Introduction

This guide walks you through running a Kubernetes cluster on Atlas Cloud. Atlas takes care of the control plane, node provisioning, and the Kubernetes installer; you pick a version and a cluster size, click create, and download a kubeconfig.

Prerequisites

Step 1: Create a Kubernetes cluster

  1. Log in to the Atlas Cloud.
  2. In the left menu, go to Compute → Kubernetes.
  3. Click Add Kubernetes Cluster and fill in:
    • Name: something short, like my-cluster.
    • Zone: the zone you usually deploy into (defaults to is1).
    • Kubernetes version: pick one from the dropdown. Atlas maintains the list of supported versions; newer versions appear as Kubernetes publishes them.
    • Service offering: the compute size for each node. Pick a5 (2 vCPU / 8 GiB) as a starter, a6 (4 / 16) for more headroom, or a7 (8 / 32) for production workloads. a4 (1 vCPU) is below the 2 vCPU minimum Kubernetes expects. See the pricing page for the current list.
    • Cluster size: number of worker nodes. Start with 1 or 2; you can scale later.
    • Control nodes: leave at 1 unless you specifically need a highly-available control plane.
    • Network: choose an existing guest network or leave it blank — Atlas will create an isolated network for the cluster.
    • SSH keypair: the keypair from your prerequisites. This lets you SSH into the cluster nodes if you ever need to.
  4. Click OK and wait for the cluster to reach the Running state. First-time cluster creation takes a few minutes while nodes boot and Kubernetes finishes installing.

Step 2: Connect with kubectl

  1. Open the cluster detail page and switch to the Access tab.
  2. Click Download kubeconfig. The file is named kube.conf.
  3. Point kubectl at it and check your cluster:
export KUBECONFIG=~/Downloads/kube.conf
kubectl get nodes

You should see one control node and however many workers you asked for, all in the Ready state.

Step 3: Deploy something

Any standard Kubernetes manifest works. For a quick smoke test:

kubectl create deployment hello --image=nginx
kubectl expose deployment hello --port=80 --type=LoadBalancer
kubectl get svc hello -w

Wait for the EXTERNAL-IP column to fill in — Atlas allocates a public IP and wires it through to the service.

Managing the cluster

From the cluster detail page:

  • Scale — change the worker-node count up or down, or switch to a different service offering.
  • Upgrade — move to a newer supported Kubernetes version.
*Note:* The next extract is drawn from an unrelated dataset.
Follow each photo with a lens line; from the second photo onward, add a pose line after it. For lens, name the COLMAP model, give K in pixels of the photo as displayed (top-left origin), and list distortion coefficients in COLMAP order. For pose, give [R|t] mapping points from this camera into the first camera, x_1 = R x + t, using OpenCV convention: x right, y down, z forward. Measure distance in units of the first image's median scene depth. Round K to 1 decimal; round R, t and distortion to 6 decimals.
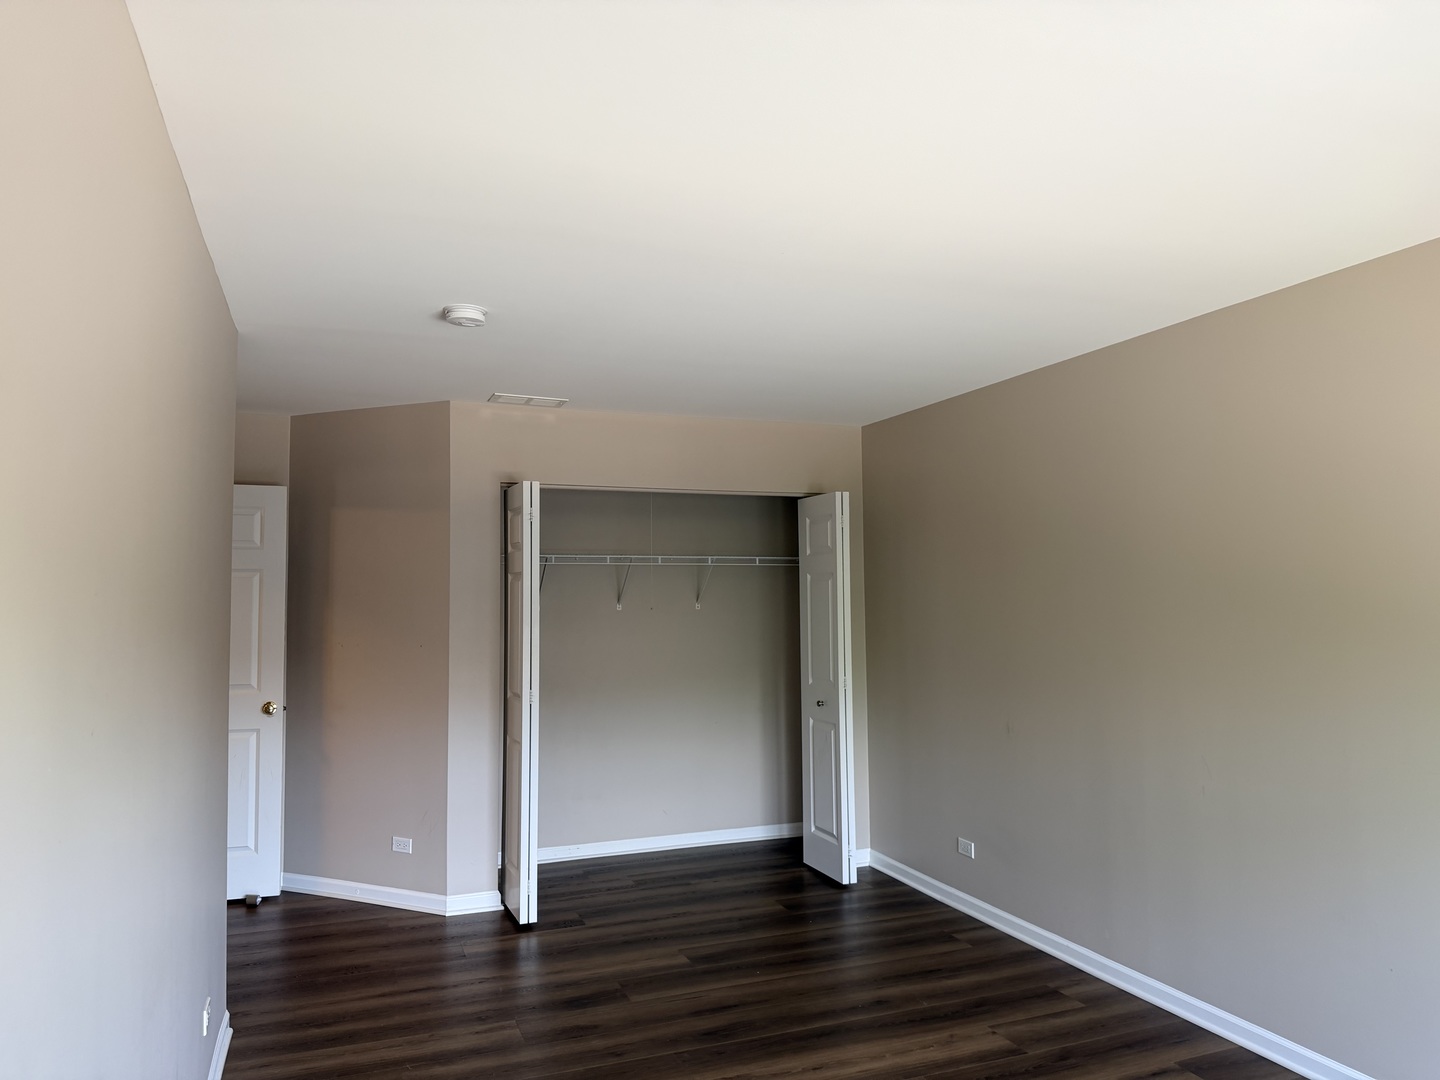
lens RADIAL K [[1015.8, 0, 712.1], [0, 1015.8, 544.8], [0, 0, 1]] dist [0.246823, -0.418996]
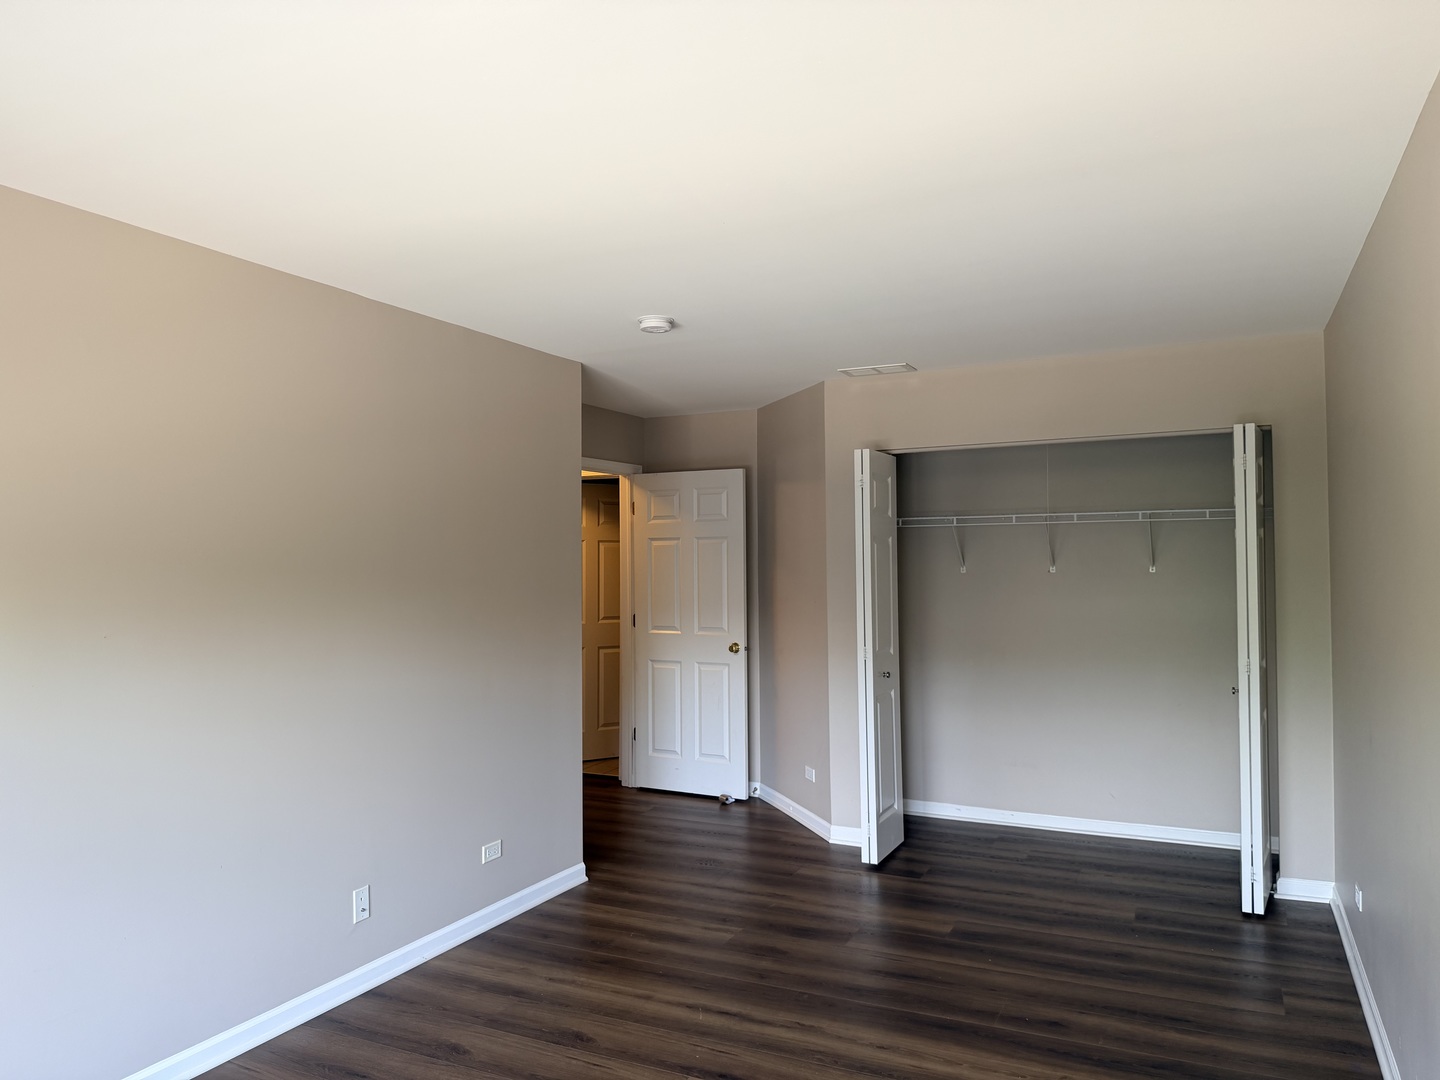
lens RADIAL K [[1020.1, 0, 724.1], [0, 1020.1, 540.2], [0, 0, 1]] dist [0.077759, -0.087064]
pose [[0.680997, -0.016399, -0.732102, 0.462105], [0.044135, 0.998851, 0.018681, 0.004861], [0.730955, -0.045033, 0.680938, 0.175228]]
You can only move one minor version at a time (for example 1.33 → 1.34), matching Kubernetes’s own support policy.
  • Stop / Start — pause a cluster when you aren’t using it; resources are released except for the persistent disks.
  • Delete — tear it all down.

Troubleshooting

  • Cluster stuck in Alert — at least one node failed to finish provisioning. Atlas’s background check will retry; if it stays in Alert after 15 minutes, delete the cluster and recreate it.
  • Pods can’t pull images — check the cluster network’s egress rules; Kubernetes nodes need outbound access to container registries during install and at image-pull time.
  • kubectl hangs — the cluster’s control-plane public IP may be blocked by your firewall; try from a different network.